• [DIRECTIONS FOR THIS TASK]:
Copy every line of the records below that holds the word "France".

======

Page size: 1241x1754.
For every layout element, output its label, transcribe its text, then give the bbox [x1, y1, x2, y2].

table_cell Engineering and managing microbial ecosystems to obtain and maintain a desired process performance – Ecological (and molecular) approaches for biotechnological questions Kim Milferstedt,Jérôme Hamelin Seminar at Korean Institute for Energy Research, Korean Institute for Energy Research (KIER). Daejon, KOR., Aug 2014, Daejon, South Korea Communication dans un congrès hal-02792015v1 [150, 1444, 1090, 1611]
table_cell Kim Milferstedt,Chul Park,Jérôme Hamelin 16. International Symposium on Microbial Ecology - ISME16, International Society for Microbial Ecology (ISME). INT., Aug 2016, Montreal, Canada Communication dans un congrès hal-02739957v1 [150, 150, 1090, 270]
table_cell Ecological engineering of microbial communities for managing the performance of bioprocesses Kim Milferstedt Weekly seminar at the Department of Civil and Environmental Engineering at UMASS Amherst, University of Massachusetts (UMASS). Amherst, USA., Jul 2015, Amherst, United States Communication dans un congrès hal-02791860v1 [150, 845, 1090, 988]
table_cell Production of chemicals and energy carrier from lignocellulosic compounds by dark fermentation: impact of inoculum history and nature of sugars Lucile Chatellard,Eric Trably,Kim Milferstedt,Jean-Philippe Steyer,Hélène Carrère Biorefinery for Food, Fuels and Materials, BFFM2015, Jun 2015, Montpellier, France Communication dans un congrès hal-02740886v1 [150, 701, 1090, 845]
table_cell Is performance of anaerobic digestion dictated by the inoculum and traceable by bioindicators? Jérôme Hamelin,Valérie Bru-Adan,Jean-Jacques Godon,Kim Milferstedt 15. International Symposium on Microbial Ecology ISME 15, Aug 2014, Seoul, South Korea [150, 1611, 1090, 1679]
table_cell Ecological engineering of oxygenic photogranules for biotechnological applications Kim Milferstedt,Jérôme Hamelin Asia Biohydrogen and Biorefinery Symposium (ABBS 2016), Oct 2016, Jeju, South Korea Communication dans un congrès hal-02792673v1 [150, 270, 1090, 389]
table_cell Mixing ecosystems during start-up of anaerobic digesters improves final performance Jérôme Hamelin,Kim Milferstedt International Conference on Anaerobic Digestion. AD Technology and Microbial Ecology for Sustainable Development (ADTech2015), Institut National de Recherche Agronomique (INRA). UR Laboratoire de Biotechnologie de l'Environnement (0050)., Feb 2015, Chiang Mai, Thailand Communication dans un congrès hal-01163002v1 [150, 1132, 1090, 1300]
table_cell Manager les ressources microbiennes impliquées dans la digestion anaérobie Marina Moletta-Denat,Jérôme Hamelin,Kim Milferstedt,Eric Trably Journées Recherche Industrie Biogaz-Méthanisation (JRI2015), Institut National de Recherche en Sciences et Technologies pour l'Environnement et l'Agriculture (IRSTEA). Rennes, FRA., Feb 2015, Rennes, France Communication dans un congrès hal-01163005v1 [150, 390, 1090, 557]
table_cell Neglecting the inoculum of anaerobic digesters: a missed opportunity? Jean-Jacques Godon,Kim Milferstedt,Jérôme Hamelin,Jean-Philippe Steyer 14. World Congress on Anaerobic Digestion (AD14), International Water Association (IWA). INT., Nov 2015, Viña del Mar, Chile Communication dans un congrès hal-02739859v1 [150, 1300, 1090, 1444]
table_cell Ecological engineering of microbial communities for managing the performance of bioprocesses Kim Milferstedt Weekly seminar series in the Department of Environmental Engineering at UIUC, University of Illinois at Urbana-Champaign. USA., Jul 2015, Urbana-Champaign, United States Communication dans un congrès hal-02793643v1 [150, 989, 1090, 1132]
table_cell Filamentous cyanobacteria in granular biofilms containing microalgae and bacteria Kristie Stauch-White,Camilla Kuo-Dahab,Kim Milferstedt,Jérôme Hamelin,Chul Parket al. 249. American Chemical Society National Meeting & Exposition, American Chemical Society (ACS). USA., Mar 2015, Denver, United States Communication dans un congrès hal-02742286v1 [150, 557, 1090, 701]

======

• [SOLUTION FOR THIS TASK]:
table_cell Production of chemicals and energy carrier from lignocellulosic compounds by dark fermentation: impact of inoculum history and nature of sugars Lucile Chatellard,Eric Trably,Kim Milferstedt,Jean-Philippe Steyer,Hélène Carrère Biorefinery for Food, Fuels and Materials, BFFM2015, Jun 2015, Montpellier, France Communication dans un congrès hal-02740886v1 [150, 701, 1090, 845]
table_cell Manager les ressources microbiennes impliquées dans la digestion anaérobie Marina Moletta-Denat,Jérôme Hamelin,Kim Milferstedt,Eric Trably Journées Recherche Industrie Biogaz-Méthanisation (JRI2015), Institut National de Recherche en Sciences et Technologies pour l'Environnement et l'Agriculture (IRSTEA). Rennes, FRA., Feb 2015, Rennes, France Communication dans un congrès hal-01163005v1 [150, 390, 1090, 557]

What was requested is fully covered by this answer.